§ CONSIGNE: Recopiez le passage du texte sur les révolutions de 1989, de « En fait, c’est » à « les années 1980. ».

§ EXTRAIT DU TEXTE:
Autor: Rares Burlacu, Lector Quebec ENAP, Cercetator asociat ISEE
Ces jours-ci marquent le 30e anniversaire du déclenchement des révolutions qui ont secoué le monde avec la chute du mur de Berlin et l’exécution par un peloton militaire de Nicolae Ceausescu, le dernier des dictateurs sanguinaires du XXe siècle.
Comment ces événements politiques ont-ils transformé le monde ? Est-ce que 30 ans, c’est assez pour les assimiler ?
Il est sûr et certain que la mutation à laquelle nous avons assisté en 1989, année charnière dans les relations internationales, a eu des conséquences plurivalentes : pour les pays occidentaux, la menace d’une guerre (conventionnelle ou nucléaire) avec l’URSS était éloignée, du moins pour le moment, et pour les pays de l’Est, l’effondrement du mastodonte soviétique signifiait la fin de la Deuxième Guerre mondiale.
En fait, c’est seulement à ce moment que l’occupant qui s’est imposé après le 9 mai 1945 a libéré les territoires et est rentré (au moins partiellement) dans ses frontières naturelles. L’un des diplomates soviétiques les plus réputés, Anatoli Dobrynine, estimait dans ses mémoires que l’URSS s’est alors retranchée à l’intérieur des frontières occupées en 1653.
Deux phénomènes qui s’entremêlent et qui se sont développés simultanément ont contribué aux révoltes populaires dans l’Europe de l’Est : la crise de supra-production qui sévissait dans l’Europe occidentale et la crise qui a secoué l’Union soviétique dans les années 1980.
Les indicateurs économiques montraient des signes majeurs de déséquilibre économique, une offre qui dépassait la demande après 30 ans de croissance soutenue, il n’y avait pas de débouchés pour les produits de large consommation sur le marché commun européen. La pression que les grands groupes industriels exerçaient sur leurs propres gouvernements pour qu’ils trouvent des solutions à cet aspect s’avère déterminante pour que des changements d’ordre politique s’opèrent dans l’Europe de l’Est.

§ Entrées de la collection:
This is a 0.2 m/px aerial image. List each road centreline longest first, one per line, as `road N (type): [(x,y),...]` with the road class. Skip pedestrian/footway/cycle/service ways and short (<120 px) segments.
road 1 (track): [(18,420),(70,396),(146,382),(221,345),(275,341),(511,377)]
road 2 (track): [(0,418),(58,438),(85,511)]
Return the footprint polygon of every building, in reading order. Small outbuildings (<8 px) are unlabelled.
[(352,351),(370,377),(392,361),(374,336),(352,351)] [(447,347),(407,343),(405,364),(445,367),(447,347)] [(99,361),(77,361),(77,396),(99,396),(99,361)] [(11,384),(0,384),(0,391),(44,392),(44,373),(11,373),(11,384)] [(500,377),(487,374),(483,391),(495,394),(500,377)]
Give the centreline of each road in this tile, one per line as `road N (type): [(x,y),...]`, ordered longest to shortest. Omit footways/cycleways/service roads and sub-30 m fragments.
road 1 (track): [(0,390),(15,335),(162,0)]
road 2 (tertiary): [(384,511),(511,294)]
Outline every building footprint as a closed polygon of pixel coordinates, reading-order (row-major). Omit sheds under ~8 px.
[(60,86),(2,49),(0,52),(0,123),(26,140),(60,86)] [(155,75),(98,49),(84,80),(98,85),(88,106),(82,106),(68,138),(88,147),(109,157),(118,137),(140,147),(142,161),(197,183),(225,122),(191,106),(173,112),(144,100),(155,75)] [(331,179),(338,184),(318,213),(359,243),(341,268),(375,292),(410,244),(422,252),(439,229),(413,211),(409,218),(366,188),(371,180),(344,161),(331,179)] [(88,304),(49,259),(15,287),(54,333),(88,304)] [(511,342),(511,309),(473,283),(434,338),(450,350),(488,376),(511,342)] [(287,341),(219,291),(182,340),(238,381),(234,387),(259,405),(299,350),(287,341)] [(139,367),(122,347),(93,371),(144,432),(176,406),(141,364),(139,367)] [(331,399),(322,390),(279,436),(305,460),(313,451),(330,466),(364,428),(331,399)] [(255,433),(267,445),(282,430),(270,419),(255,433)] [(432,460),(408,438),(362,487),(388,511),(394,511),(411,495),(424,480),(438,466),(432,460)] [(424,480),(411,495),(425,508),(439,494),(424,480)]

§ RÉPONSE CI-DESSOUS:
En fait, c’est seulement à ce moment que l’occupant qui s’est imposé après le 9 mai 1945 a libéré les territoires et est rentré (au moins partiellement) dans ses frontières naturelles. L’un des diplomates soviétiques les plus réputés, Anatoli Dobrynine, estimait dans ses mémoires que l’URSS s’est alors retranchée à l’intérieur des frontières occupées en 1653.
Deux phénomènes qui s’entremêlent et qui se sont développés simultanément ont contribué aux révoltes populaires dans l’Europe de l’Est : la crise de supra-production qui sévissait dans l’Europe occidentale et la crise qui a secoué l’Union soviétique dans les années 1980.